La Guinée est à un carrefour particulier. Ce dimanche 19 septembre 2010, quelques jours avant le premier anniversaire des tristes évènements du 28 septembre 2009 ayant sonné le glas du désormais tristement célèbre Moussa Dadis Camara en politique, de l’intérieur comme à l’extérieur, la Guinée est fébrile et cela se voit. Elle est surtout fébrile face au risque de perdre sa chance d’entrer dans l’histoire moderne; entrer définitivement dans la démocratie réelle ou perdre encore sa chance dans un avatar démocratique, difficile à corriger plus tard, comme il en pullule désormais en Afrique francophone, si ce ne sont carrément des démocratures, c'est-à-dire de vraies dictatures habillées de quelques attributs scintillants d’une démocratie tropicalisée qui fondrait sous l’effet des premières critiques dans n’importe quelle autre partie du monde. Tout commence bien et souvent patatras, tout s’écroule, faute d’une entente de bonne camaraderie que les institutions et les principaux protagonistes auront dessinée par leur seule volonté.

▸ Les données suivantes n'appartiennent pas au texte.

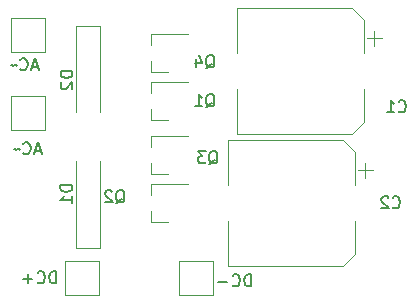
<source format=gbr>
%TF.GenerationSoftware,KiCad,Pcbnew,(6.0.1)*%
%TF.CreationDate,2022-02-14T16:30:39+01:00*%
%TF.ProjectId,Gleichrichter_Fernlicht,476c6569-6368-4726-9963-687465725f46,rev?*%
%TF.SameCoordinates,Original*%
%TF.FileFunction,Legend,Bot*%
%TF.FilePolarity,Positive*%
%FSLAX46Y46*%
G04 Gerber Fmt 4.6, Leading zero omitted, Abs format (unit mm)*
G04 Created by KiCad (PCBNEW (6.0.1)) date 2022-02-14 16:30:39*
%MOMM*%
%LPD*%
G01*
G04 APERTURE LIST*
%ADD10C,0.200000*%
%ADD11C,0.150000*%
%ADD12C,0.120000*%
G04 APERTURE END LIST*
D10*
X154034952Y-121356380D02*
X154034952Y-120356380D01*
X153796857Y-120356380D01*
X153654000Y-120404000D01*
X153558761Y-120499238D01*
X153511142Y-120594476D01*
X153463523Y-120784952D01*
X153463523Y-120927809D01*
X153511142Y-121118285D01*
X153558761Y-121213523D01*
X153654000Y-121308761D01*
X153796857Y-121356380D01*
X154034952Y-121356380D01*
X152463523Y-121261142D02*
X152511142Y-121308761D01*
X152654000Y-121356380D01*
X152749238Y-121356380D01*
X152892095Y-121308761D01*
X152987333Y-121213523D01*
X153034952Y-121118285D01*
X153082571Y-120927809D01*
X153082571Y-120784952D01*
X153034952Y-120594476D01*
X152987333Y-120499238D01*
X152892095Y-120404000D01*
X152749238Y-120356380D01*
X152654000Y-120356380D01*
X152511142Y-120404000D01*
X152463523Y-120451619D01*
X152034952Y-120975428D02*
X151273047Y-120975428D01*
X135969238Y-102782666D02*
X135493047Y-102782666D01*
X136064476Y-103068380D02*
X135731142Y-102068380D01*
X135397809Y-103068380D01*
X134493047Y-102973142D02*
X134540666Y-103020761D01*
X134683523Y-103068380D01*
X134778761Y-103068380D01*
X134921619Y-103020761D01*
X135016857Y-102925523D01*
X135064476Y-102830285D01*
X135112095Y-102639809D01*
X135112095Y-102496952D01*
X135064476Y-102306476D01*
X135016857Y-102211238D01*
X134921619Y-102116000D01*
X134778761Y-102068380D01*
X134683523Y-102068380D01*
X134540666Y-102116000D01*
X134493047Y-102163619D01*
X134207333Y-102687428D02*
X134159714Y-102639809D01*
X134064476Y-102592190D01*
X133874000Y-102687428D01*
X133778761Y-102639809D01*
X133731142Y-102592190D01*
X136223238Y-109894666D02*
X135747047Y-109894666D01*
X136318476Y-110180380D02*
X135985142Y-109180380D01*
X135651809Y-110180380D01*
X134747047Y-110085142D02*
X134794666Y-110132761D01*
X134937523Y-110180380D01*
X135032761Y-110180380D01*
X135175619Y-110132761D01*
X135270857Y-110037523D01*
X135318476Y-109942285D01*
X135366095Y-109751809D01*
X135366095Y-109608952D01*
X135318476Y-109418476D01*
X135270857Y-109323238D01*
X135175619Y-109228000D01*
X135032761Y-109180380D01*
X134937523Y-109180380D01*
X134794666Y-109228000D01*
X134747047Y-109275619D01*
X134461333Y-109799428D02*
X134413714Y-109751809D01*
X134318476Y-109704190D01*
X134128000Y-109799428D01*
X134032761Y-109751809D01*
X133985142Y-109704190D01*
X137524952Y-121102380D02*
X137524952Y-120102380D01*
X137286857Y-120102380D01*
X137144000Y-120150000D01*
X137048761Y-120245238D01*
X137001142Y-120340476D01*
X136953523Y-120530952D01*
X136953523Y-120673809D01*
X137001142Y-120864285D01*
X137048761Y-120959523D01*
X137144000Y-121054761D01*
X137286857Y-121102380D01*
X137524952Y-121102380D01*
X135953523Y-121007142D02*
X136001142Y-121054761D01*
X136144000Y-121102380D01*
X136239238Y-121102380D01*
X136382095Y-121054761D01*
X136477333Y-120959523D01*
X136524952Y-120864285D01*
X136572571Y-120673809D01*
X136572571Y-120530952D01*
X136524952Y-120340476D01*
X136477333Y-120245238D01*
X136382095Y-120150000D01*
X136239238Y-120102380D01*
X136144000Y-120102380D01*
X136001142Y-120150000D01*
X135953523Y-120197619D01*
X135524952Y-120721428D02*
X134763047Y-120721428D01*
X135144000Y-121102380D02*
X135144000Y-120340476D01*
D11*
%TO.C,C1*%
X166536666Y-106529142D02*
X166584285Y-106576761D01*
X166727142Y-106624380D01*
X166822380Y-106624380D01*
X166965238Y-106576761D01*
X167060476Y-106481523D01*
X167108095Y-106386285D01*
X167155714Y-106195809D01*
X167155714Y-106052952D01*
X167108095Y-105862476D01*
X167060476Y-105767238D01*
X166965238Y-105672000D01*
X166822380Y-105624380D01*
X166727142Y-105624380D01*
X166584285Y-105672000D01*
X166536666Y-105719619D01*
X165584285Y-106624380D02*
X166155714Y-106624380D01*
X165870000Y-106624380D02*
X165870000Y-105624380D01*
X165965238Y-105767238D01*
X166060476Y-105862476D01*
X166155714Y-105910095D01*
%TO.C,Q4*%
X150209238Y-102909619D02*
X150304476Y-102862000D01*
X150399714Y-102766761D01*
X150542571Y-102623904D01*
X150637809Y-102576285D01*
X150733047Y-102576285D01*
X150685428Y-102814380D02*
X150780666Y-102766761D01*
X150875904Y-102671523D01*
X150923523Y-102481047D01*
X150923523Y-102147714D01*
X150875904Y-101957238D01*
X150780666Y-101862000D01*
X150685428Y-101814380D01*
X150494952Y-101814380D01*
X150399714Y-101862000D01*
X150304476Y-101957238D01*
X150256857Y-102147714D01*
X150256857Y-102481047D01*
X150304476Y-102671523D01*
X150399714Y-102766761D01*
X150494952Y-102814380D01*
X150685428Y-102814380D01*
X149399714Y-102147714D02*
X149399714Y-102814380D01*
X149637809Y-101766761D02*
X149875904Y-102481047D01*
X149256857Y-102481047D01*
%TO.C,Q2*%
X142589238Y-114339619D02*
X142684476Y-114292000D01*
X142779714Y-114196761D01*
X142922571Y-114053904D01*
X143017809Y-114006285D01*
X143113047Y-114006285D01*
X143065428Y-114244380D02*
X143160666Y-114196761D01*
X143255904Y-114101523D01*
X143303523Y-113911047D01*
X143303523Y-113577714D01*
X143255904Y-113387238D01*
X143160666Y-113292000D01*
X143065428Y-113244380D01*
X142874952Y-113244380D01*
X142779714Y-113292000D01*
X142684476Y-113387238D01*
X142636857Y-113577714D01*
X142636857Y-113911047D01*
X142684476Y-114101523D01*
X142779714Y-114196761D01*
X142874952Y-114244380D01*
X143065428Y-114244380D01*
X142255904Y-113339619D02*
X142208285Y-113292000D01*
X142113047Y-113244380D01*
X141874952Y-113244380D01*
X141779714Y-113292000D01*
X141732095Y-113339619D01*
X141684476Y-113434857D01*
X141684476Y-113530095D01*
X141732095Y-113672952D01*
X142303523Y-114244380D01*
X141684476Y-114244380D01*
%TO.C,C2*%
X166028666Y-114657142D02*
X166076285Y-114704761D01*
X166219142Y-114752380D01*
X166314380Y-114752380D01*
X166457238Y-114704761D01*
X166552476Y-114609523D01*
X166600095Y-114514285D01*
X166647714Y-114323809D01*
X166647714Y-114180952D01*
X166600095Y-113990476D01*
X166552476Y-113895238D01*
X166457238Y-113800000D01*
X166314380Y-113752380D01*
X166219142Y-113752380D01*
X166076285Y-113800000D01*
X166028666Y-113847619D01*
X165647714Y-113847619D02*
X165600095Y-113800000D01*
X165504857Y-113752380D01*
X165266761Y-113752380D01*
X165171523Y-113800000D01*
X165123904Y-113847619D01*
X165076285Y-113942857D01*
X165076285Y-114038095D01*
X165123904Y-114180952D01*
X165695333Y-114752380D01*
X165076285Y-114752380D01*
%TO.C,Q1*%
X150209238Y-106211619D02*
X150304476Y-106164000D01*
X150399714Y-106068761D01*
X150542571Y-105925904D01*
X150637809Y-105878285D01*
X150733047Y-105878285D01*
X150685428Y-106116380D02*
X150780666Y-106068761D01*
X150875904Y-105973523D01*
X150923523Y-105783047D01*
X150923523Y-105449714D01*
X150875904Y-105259238D01*
X150780666Y-105164000D01*
X150685428Y-105116380D01*
X150494952Y-105116380D01*
X150399714Y-105164000D01*
X150304476Y-105259238D01*
X150256857Y-105449714D01*
X150256857Y-105783047D01*
X150304476Y-105973523D01*
X150399714Y-106068761D01*
X150494952Y-106116380D01*
X150685428Y-106116380D01*
X149304476Y-106116380D02*
X149875904Y-106116380D01*
X149590190Y-106116380D02*
X149590190Y-105116380D01*
X149685428Y-105259238D01*
X149780666Y-105354476D01*
X149875904Y-105402095D01*
%TO.C,D2*%
X138910380Y-103147904D02*
X137910380Y-103147904D01*
X137910380Y-103386000D01*
X137958000Y-103528857D01*
X138053238Y-103624095D01*
X138148476Y-103671714D01*
X138338952Y-103719333D01*
X138481809Y-103719333D01*
X138672285Y-103671714D01*
X138767523Y-103624095D01*
X138862761Y-103528857D01*
X138910380Y-103386000D01*
X138910380Y-103147904D01*
X138005619Y-104100285D02*
X137958000Y-104147904D01*
X137910380Y-104243142D01*
X137910380Y-104481238D01*
X137958000Y-104576476D01*
X138005619Y-104624095D01*
X138100857Y-104671714D01*
X138196095Y-104671714D01*
X138338952Y-104624095D01*
X138910380Y-104052666D01*
X138910380Y-104671714D01*
%TO.C,Q3*%
X150463238Y-111037619D02*
X150558476Y-110990000D01*
X150653714Y-110894761D01*
X150796571Y-110751904D01*
X150891809Y-110704285D01*
X150987047Y-110704285D01*
X150939428Y-110942380D02*
X151034666Y-110894761D01*
X151129904Y-110799523D01*
X151177523Y-110609047D01*
X151177523Y-110275714D01*
X151129904Y-110085238D01*
X151034666Y-109990000D01*
X150939428Y-109942380D01*
X150748952Y-109942380D01*
X150653714Y-109990000D01*
X150558476Y-110085238D01*
X150510857Y-110275714D01*
X150510857Y-110609047D01*
X150558476Y-110799523D01*
X150653714Y-110894761D01*
X150748952Y-110942380D01*
X150939428Y-110942380D01*
X150177523Y-109942380D02*
X149558476Y-109942380D01*
X149891809Y-110323333D01*
X149748952Y-110323333D01*
X149653714Y-110370952D01*
X149606095Y-110418571D01*
X149558476Y-110513809D01*
X149558476Y-110751904D01*
X149606095Y-110847142D01*
X149653714Y-110894761D01*
X149748952Y-110942380D01*
X150034666Y-110942380D01*
X150129904Y-110894761D01*
X150177523Y-110847142D01*
%TO.C,D1*%
X138882380Y-112799904D02*
X137882380Y-112799904D01*
X137882380Y-113038000D01*
X137930000Y-113180857D01*
X138025238Y-113276095D01*
X138120476Y-113323714D01*
X138310952Y-113371333D01*
X138453809Y-113371333D01*
X138644285Y-113323714D01*
X138739523Y-113276095D01*
X138834761Y-113180857D01*
X138882380Y-113038000D01*
X138882380Y-112799904D01*
X138882380Y-114323714D02*
X138882380Y-113752285D01*
X138882380Y-114038000D02*
X137882380Y-114038000D01*
X138025238Y-113942761D01*
X138120476Y-113847523D01*
X138168095Y-113752285D01*
D12*
%TO.C,C1*%
X164467000Y-99739000D02*
X164467000Y-100989000D01*
X163602000Y-98828437D02*
X163602000Y-101614000D01*
X165092000Y-100364000D02*
X163842000Y-100364000D01*
X162537563Y-97764000D02*
X152882000Y-97764000D01*
X152882000Y-97764000D02*
X152882000Y-101614000D01*
X163602000Y-107419563D02*
X163602000Y-104634000D01*
X163602000Y-98828437D02*
X162537563Y-97764000D01*
X152882000Y-108484000D02*
X152882000Y-104634000D01*
X163602000Y-107419563D02*
X162537563Y-108484000D01*
X162537563Y-108484000D02*
X152882000Y-108484000D01*
%TO.C,Q4*%
X145544000Y-100020000D02*
X145544000Y-100950000D01*
X145544000Y-103180000D02*
X147004000Y-103180000D01*
X145544000Y-103180000D02*
X145544000Y-102250000D01*
X145544000Y-100020000D02*
X148704000Y-100020000D01*
%TO.C,TP2*%
X147902000Y-122100000D02*
X150802000Y-122100000D01*
X150802000Y-122100000D02*
X150802000Y-119200000D01*
X150802000Y-119200000D02*
X147902000Y-119200000D01*
X147902000Y-119200000D02*
X147902000Y-122100000D01*
%TO.C,Q2*%
X145544000Y-115880000D02*
X145544000Y-114950000D01*
X145544000Y-112720000D02*
X148704000Y-112720000D01*
X145544000Y-112720000D02*
X145544000Y-113650000D01*
X145544000Y-115880000D02*
X147004000Y-115880000D01*
%TO.C,C2*%
X162840000Y-110004437D02*
X162840000Y-112790000D01*
X162840000Y-110004437D02*
X161775563Y-108940000D01*
X161775563Y-108940000D02*
X152120000Y-108940000D01*
X152120000Y-108940000D02*
X152120000Y-112790000D01*
X161775563Y-119660000D02*
X152120000Y-119660000D01*
X162840000Y-118595563D02*
X162840000Y-115810000D01*
X162840000Y-118595563D02*
X161775563Y-119660000D01*
X164330000Y-111540000D02*
X163080000Y-111540000D01*
X152120000Y-119660000D02*
X152120000Y-115810000D01*
X163705000Y-110915000D02*
X163705000Y-112165000D01*
%TO.C,TP4*%
X136578000Y-108130000D02*
X136578000Y-105230000D01*
X136578000Y-105230000D02*
X133678000Y-105230000D01*
X133678000Y-105230000D02*
X133678000Y-108130000D01*
X133678000Y-108130000D02*
X136578000Y-108130000D01*
%TO.C,TP3*%
X141150000Y-122100000D02*
X141150000Y-119200000D01*
X141150000Y-119200000D02*
X138250000Y-119200000D01*
X138250000Y-122100000D02*
X141150000Y-122100000D01*
X138250000Y-119200000D02*
X138250000Y-122100000D01*
%TO.C,Q1*%
X145544000Y-107244000D02*
X145544000Y-106314000D01*
X145544000Y-107244000D02*
X147004000Y-107244000D01*
X145544000Y-104084000D02*
X145544000Y-105014000D01*
X145544000Y-104084000D02*
X148704000Y-104084000D01*
%TO.C,D2*%
X141208000Y-99336000D02*
X141208000Y-106636000D01*
X139208000Y-106636000D02*
X139208000Y-99336000D01*
X139208000Y-99336000D02*
X141208000Y-99336000D01*
%TO.C,Q3*%
X145544000Y-111816000D02*
X147004000Y-111816000D01*
X145544000Y-108656000D02*
X148704000Y-108656000D01*
X145544000Y-111816000D02*
X145544000Y-110886000D01*
X145544000Y-108656000D02*
X145544000Y-109586000D01*
%TO.C,TP1*%
X136578000Y-98626000D02*
X133678000Y-98626000D01*
X133678000Y-98626000D02*
X133678000Y-101526000D01*
X133678000Y-101526000D02*
X136578000Y-101526000D01*
X136578000Y-101526000D02*
X136578000Y-98626000D01*
%TO.C,D1*%
X141208000Y-110788000D02*
X141208000Y-118088000D01*
X139208000Y-118088000D02*
X139208000Y-110788000D01*
X141208000Y-118088000D02*
X139208000Y-118088000D01*
%TD*%
M02*

</source>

Au début de cet exercice électoral, les propos de l’envoyé spécial de l’Union africaine, M. Édem Kodjo, étaient prémonitoires à ce sujet : « Nous ne venons pas en donneurs de leçons (…) Nous venons en frères », persuadés que c’est avec un certain souci de la Guinée que cette étape déterminante vers la démocratie pourrait être franchie à la satisfaction de toutes les composantes de ce Peuple à « l’illustre épopée ».
Heureusement que la Guinée est là, « fière et jeune » de son histoire autant que de son avenir, une Guinée droite devant nous et appelant toujours au Travail, à la Justice et à la Solidarité, une Guinée dont l’Afrique attend encore d’être un modèle glorieux de son renouveau. Pour avoir souvent chanté et rêvé l’Afrique, c’est toute l’Afrique qui se doit aujourd’hui d’exhausser et d’exalter la Guinée à la démocratie, vraie et non faussée, vivement.